> **Instructions to follow**
Lines below that hold the word "soát" must be copied in full.

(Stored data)
++++

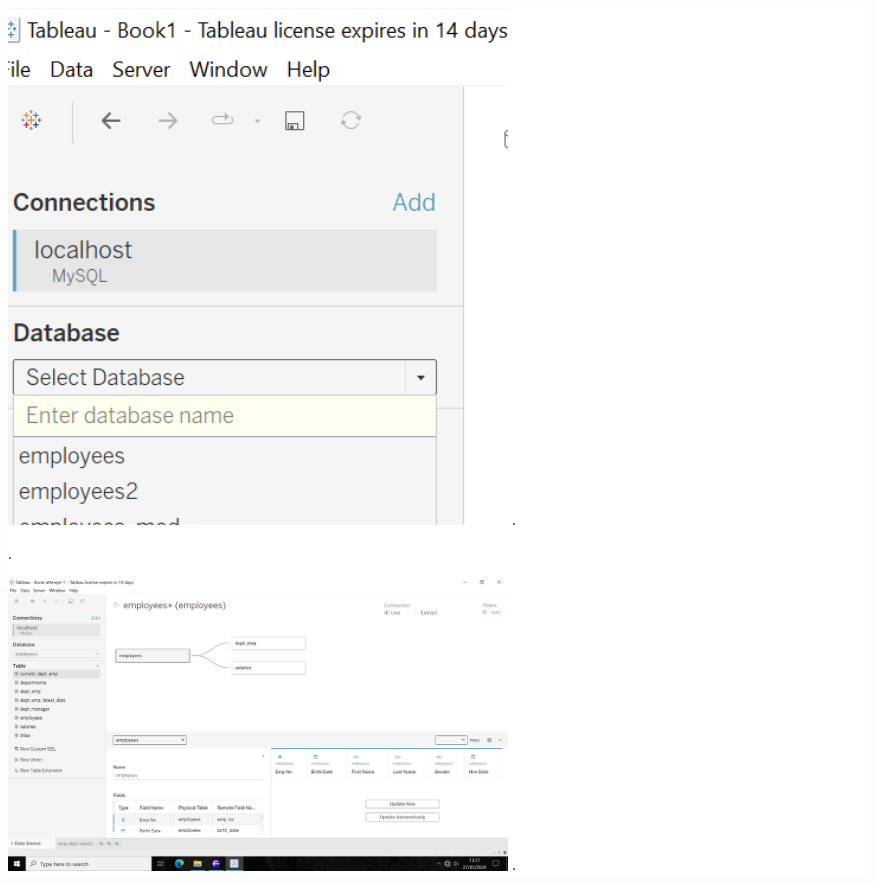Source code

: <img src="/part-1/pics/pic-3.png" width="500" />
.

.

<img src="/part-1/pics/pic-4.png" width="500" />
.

++++

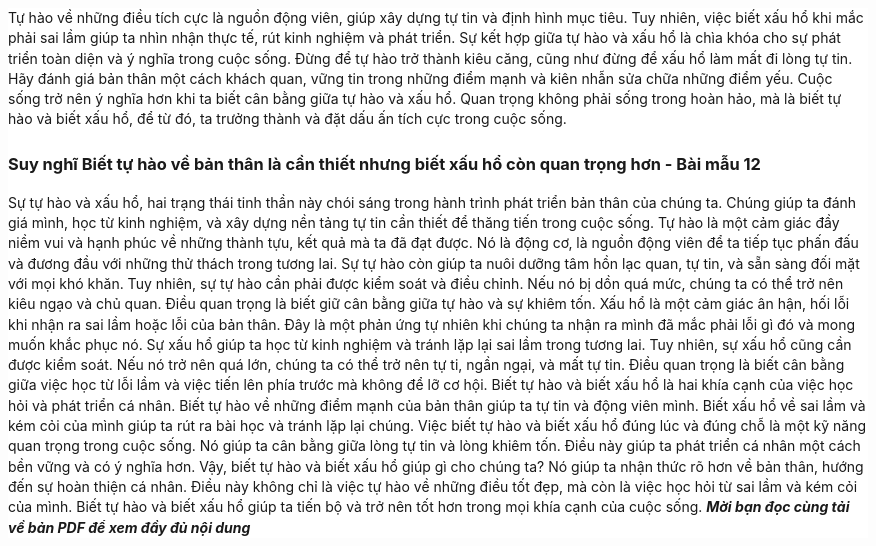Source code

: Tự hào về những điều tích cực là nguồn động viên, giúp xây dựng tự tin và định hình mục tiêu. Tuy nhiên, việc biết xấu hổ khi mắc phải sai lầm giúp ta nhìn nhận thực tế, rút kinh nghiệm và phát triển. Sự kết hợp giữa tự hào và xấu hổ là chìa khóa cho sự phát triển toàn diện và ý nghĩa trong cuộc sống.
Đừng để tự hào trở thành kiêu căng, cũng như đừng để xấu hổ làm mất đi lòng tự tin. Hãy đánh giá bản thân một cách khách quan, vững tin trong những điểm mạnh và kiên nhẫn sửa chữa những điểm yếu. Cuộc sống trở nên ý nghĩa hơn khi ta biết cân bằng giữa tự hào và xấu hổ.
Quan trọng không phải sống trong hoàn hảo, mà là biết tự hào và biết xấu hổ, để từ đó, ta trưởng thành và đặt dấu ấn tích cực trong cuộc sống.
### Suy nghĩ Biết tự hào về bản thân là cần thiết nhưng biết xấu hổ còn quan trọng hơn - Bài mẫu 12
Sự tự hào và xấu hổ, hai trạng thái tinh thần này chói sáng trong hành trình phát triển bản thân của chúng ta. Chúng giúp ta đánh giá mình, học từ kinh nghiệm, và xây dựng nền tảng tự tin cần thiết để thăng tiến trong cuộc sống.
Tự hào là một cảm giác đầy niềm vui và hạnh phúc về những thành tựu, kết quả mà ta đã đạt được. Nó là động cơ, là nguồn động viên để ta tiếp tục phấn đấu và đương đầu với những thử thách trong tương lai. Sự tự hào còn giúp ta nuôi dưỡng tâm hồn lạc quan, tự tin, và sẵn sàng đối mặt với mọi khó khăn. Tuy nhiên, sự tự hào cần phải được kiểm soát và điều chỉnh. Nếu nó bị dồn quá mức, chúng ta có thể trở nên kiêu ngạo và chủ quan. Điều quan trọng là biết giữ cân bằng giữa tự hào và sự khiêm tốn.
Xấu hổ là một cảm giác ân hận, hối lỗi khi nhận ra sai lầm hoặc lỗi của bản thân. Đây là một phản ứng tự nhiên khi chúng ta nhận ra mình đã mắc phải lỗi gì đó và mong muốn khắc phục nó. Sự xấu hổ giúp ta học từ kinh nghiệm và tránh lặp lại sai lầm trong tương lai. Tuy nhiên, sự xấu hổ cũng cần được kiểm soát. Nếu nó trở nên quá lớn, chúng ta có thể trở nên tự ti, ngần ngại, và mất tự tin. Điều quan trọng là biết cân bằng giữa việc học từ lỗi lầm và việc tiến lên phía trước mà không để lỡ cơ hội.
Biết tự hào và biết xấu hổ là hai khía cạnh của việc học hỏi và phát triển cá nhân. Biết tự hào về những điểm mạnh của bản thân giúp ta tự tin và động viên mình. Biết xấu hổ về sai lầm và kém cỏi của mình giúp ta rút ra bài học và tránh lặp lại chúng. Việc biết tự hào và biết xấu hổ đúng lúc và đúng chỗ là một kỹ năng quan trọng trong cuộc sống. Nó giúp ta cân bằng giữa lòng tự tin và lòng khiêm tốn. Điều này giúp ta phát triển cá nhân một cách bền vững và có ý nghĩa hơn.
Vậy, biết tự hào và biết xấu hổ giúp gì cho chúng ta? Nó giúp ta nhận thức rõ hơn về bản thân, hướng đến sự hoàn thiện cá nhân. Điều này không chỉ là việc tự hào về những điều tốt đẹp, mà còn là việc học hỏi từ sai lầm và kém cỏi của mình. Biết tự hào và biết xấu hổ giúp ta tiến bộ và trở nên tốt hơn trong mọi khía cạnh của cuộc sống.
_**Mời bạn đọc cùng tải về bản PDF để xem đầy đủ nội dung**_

++++

> **The completed task**
Tự hào là một cảm giác đầy niềm vui và hạnh phúc về những thành tựu, kết quả mà ta đã đạt được. Nó là động cơ, là nguồn động viên để ta tiếp tục phấn đấu và đương đầu với những thử thách trong tương lai. Sự tự hào còn giúp ta nuôi dưỡng tâm hồn lạc quan, tự tin, và sẵn sàng đối mặt với mọi khó khăn. Tuy nhiên, sự tự hào cần phải được kiểm soát và điều chỉnh. Nếu nó bị dồn quá mức, chúng ta có thể trở nên kiêu ngạo và chủ quan. Điều quan trọng là biết giữ cân bằng giữa tự hào và sự khiêm tốn.
Xấu hổ là một cảm giác ân hận, hối lỗi khi nhận ra sai lầm hoặc lỗi của bản thân. Đây là một phản ứng tự nhiên khi chúng ta nhận ra mình đã mắc phải lỗi gì đó và mong muốn khắc phục nó. Sự xấu hổ giúp ta học từ kinh nghiệm và tránh lặp lại sai lầm trong tương lai. Tuy nhiên, sự xấu hổ cũng cần được kiểm soát. Nếu nó trở nên quá lớn, chúng ta có thể trở nên tự ti, ngần ngại, và mất tự tin. Điều quan trọng là biết cân bằng giữa việc học từ lỗi lầm và việc tiến lên phía trước mà không để lỡ cơ hội.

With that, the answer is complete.